Like the legendary New Orleans jazz trumpet player Buddy Bolden, who also died without a recording, Joplin seemed to fall into the long shadows of American history, a figure composed of equal parts man and myth.
So it’s quite the feeling today to walk into the Music Division and see, resting gently on a table, the two copies of “Maple” that Joplin and Stark had printed and mailed to the Library in 1899.
Now 125 years old, they’re a bit faded, sepia-toned and with the edges a little ragged. The cover features crudely drawn images of two well-dressed black couples out for a night on the town — common to the era, but seen as cartoonish and racist today — taken from a tobacco advertisement. Still, it credits Joplin as composer just below the title and blares his name out in bold type. It sold for 50 cents. Joplin got a penny from every sale. It made him moderately well off for several years. It’s possible the tune was named for the Maple Leaf Club in Sedalia, a black dance hall where he frequently played, but no one is certain.
“No original manuscript for the ‘Maple Leaf Rag’ is known to survive,” says Raymond White, a senior music specialist in the Music Division, “so these two 19th-century copyright deposits of this iconic music are about as close as we can get to Joplin himself.”
When you gently open the cover sheet — a sensation something like stepping back into the ragtime era — you see the cascade of musical notes running up and down and spilling over the staffs, showcasing the complicated, joyful, bouncing piece that so delighted audiences. The prevailing popular music of the time tended to be mawkish and sentimental; this had to land like a lightning bolt. It is so difficult to play that Joplin himself took time to rehearse before playing it in public, and later in life, as his illness took hold, he could scarcely play it at all.
Legendary stride pianist Eubie Blake, a generation younger than Joplin, remembered seeing him perform in Washington, D.C., around 1908 or so.
“He played at a party on Pennsylvania Avenue but he was very ill at the time,” Blake remembered in “Scott Joplin and the Ragtime Era,” by Peter Gammond, the famed British music critic. “He played ‘Maple Leaf Rag’ but a child of five could have played it better. He was dead but he was breathing. I went to see him after but he could hardly speak he was so ill.”
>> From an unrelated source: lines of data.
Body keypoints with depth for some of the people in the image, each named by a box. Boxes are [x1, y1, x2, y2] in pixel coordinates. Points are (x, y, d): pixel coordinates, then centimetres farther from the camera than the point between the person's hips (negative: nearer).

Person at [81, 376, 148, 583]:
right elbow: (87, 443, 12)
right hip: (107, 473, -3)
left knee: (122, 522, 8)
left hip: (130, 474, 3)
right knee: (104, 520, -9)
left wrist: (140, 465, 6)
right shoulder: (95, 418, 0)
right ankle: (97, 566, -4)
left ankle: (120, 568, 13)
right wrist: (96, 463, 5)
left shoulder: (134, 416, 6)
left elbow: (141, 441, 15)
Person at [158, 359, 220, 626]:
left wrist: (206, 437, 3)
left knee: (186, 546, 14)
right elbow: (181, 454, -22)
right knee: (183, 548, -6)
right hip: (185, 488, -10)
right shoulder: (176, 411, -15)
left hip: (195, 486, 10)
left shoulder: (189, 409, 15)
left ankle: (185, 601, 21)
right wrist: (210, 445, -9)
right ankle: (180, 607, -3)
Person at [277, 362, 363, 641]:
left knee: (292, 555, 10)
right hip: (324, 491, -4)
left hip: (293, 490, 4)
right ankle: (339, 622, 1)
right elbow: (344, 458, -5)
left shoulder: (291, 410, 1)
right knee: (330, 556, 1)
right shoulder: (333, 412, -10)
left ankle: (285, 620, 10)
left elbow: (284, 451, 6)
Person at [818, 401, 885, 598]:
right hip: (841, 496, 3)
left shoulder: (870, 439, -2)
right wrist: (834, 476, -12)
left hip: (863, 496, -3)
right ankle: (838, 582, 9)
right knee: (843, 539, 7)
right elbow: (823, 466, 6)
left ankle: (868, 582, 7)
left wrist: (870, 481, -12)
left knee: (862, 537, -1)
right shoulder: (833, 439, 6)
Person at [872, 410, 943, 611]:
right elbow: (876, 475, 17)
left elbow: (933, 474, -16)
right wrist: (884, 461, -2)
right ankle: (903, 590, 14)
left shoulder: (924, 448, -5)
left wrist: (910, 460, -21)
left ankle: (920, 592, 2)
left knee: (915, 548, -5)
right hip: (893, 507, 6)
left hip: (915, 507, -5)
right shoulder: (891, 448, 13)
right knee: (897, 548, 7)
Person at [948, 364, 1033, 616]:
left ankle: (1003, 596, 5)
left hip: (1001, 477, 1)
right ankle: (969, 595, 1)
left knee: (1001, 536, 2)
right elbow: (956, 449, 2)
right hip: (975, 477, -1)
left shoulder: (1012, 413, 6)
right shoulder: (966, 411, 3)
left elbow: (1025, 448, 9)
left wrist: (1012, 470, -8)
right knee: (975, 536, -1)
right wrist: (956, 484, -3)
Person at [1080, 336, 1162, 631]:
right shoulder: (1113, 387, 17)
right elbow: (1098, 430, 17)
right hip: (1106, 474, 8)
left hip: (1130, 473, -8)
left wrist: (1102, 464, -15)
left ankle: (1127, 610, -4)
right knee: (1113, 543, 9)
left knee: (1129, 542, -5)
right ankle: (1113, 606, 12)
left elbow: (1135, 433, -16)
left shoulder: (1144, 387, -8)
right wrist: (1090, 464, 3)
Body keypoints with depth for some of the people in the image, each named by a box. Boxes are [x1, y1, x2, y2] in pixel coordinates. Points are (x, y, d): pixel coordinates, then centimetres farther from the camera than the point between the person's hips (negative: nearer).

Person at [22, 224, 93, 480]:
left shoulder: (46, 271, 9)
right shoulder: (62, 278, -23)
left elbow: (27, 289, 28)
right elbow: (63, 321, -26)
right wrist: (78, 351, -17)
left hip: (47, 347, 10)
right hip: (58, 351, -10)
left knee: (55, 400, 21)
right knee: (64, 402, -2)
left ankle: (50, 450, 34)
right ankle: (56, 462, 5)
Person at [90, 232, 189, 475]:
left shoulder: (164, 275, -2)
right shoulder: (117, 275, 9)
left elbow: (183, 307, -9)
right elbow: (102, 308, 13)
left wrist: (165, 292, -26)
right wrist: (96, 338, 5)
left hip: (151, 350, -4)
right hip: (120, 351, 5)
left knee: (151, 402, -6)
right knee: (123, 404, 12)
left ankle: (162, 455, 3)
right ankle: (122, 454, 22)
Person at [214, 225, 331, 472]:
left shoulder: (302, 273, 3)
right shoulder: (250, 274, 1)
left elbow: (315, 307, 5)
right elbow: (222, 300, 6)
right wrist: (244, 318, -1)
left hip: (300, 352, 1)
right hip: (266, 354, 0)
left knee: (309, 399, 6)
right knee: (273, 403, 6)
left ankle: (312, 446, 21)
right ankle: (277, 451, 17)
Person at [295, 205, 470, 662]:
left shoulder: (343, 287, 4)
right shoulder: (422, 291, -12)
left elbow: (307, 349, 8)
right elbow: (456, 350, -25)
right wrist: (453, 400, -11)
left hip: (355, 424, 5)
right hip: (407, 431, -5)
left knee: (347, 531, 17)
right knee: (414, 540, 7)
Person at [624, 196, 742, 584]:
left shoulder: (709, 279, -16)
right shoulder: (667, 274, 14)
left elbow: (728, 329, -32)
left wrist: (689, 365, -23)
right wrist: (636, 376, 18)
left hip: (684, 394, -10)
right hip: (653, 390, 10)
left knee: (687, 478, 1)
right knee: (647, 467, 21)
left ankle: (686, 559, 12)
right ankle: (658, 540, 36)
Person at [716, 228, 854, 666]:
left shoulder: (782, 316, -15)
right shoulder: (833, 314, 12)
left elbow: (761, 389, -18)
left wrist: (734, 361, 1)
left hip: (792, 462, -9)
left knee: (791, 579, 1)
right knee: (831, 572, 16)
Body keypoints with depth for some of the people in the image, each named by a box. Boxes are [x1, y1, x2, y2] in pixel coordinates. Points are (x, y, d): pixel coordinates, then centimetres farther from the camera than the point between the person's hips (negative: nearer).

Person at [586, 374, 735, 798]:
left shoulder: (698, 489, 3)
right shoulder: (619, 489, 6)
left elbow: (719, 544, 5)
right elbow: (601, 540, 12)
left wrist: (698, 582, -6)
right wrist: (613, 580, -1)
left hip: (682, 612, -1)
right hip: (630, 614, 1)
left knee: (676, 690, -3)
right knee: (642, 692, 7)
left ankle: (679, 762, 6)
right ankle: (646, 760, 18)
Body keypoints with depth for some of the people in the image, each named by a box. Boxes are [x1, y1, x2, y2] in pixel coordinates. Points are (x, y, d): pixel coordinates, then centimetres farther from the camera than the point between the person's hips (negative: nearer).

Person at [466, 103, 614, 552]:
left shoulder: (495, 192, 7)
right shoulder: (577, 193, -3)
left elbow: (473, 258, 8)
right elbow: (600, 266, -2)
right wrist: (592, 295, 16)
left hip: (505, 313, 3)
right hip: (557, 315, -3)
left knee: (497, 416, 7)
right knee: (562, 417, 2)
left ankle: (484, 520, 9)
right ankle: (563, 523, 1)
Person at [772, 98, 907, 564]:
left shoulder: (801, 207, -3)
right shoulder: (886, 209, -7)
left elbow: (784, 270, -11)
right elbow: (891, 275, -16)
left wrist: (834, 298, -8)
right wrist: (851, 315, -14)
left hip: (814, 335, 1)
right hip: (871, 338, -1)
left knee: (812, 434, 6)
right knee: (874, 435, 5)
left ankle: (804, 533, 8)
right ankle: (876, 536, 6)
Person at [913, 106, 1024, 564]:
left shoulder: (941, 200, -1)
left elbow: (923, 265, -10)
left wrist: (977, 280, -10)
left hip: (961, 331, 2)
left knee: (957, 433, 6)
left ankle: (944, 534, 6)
Though much of Joplin’s life is lost to the era and the ambiguities of personal memories, the Library documents much of ragtime’s history and some of his. There are other early copies of “Maple” and his other sheet music; a 1907 copy of The American Musician and Art Journal that has one of only known photos of Joplin (seen at the top of this article); and the oldest known recording of “Maple,” in 1906 by the Marine Corps Band. There also are also interviews with ragtime musicians Max Morath and Joshua Rifkin and then another with Patricia Lamb Conn, whose father, composer Joseph Lamb, knew Joplin well.
The Library also has the adaptations from Joplin’s work that Marvin Hamlisch turned into the Oscar-winning score for the hit 1973 film “The Sting.” (There is also the Oscar statuette itself.) The soundtrack, composed almost entirely of Joplin tunes, topped the Billboard Hot 100 for five straight weeks in 1974, launching him back into pop culture 57 years after his death. That popularity led to the resurgence and recognition of his career.
Joplin’s prime years were in Missouri and the last decade of his life in New York City, but his music has seemed to capture something timeless in the American imagination.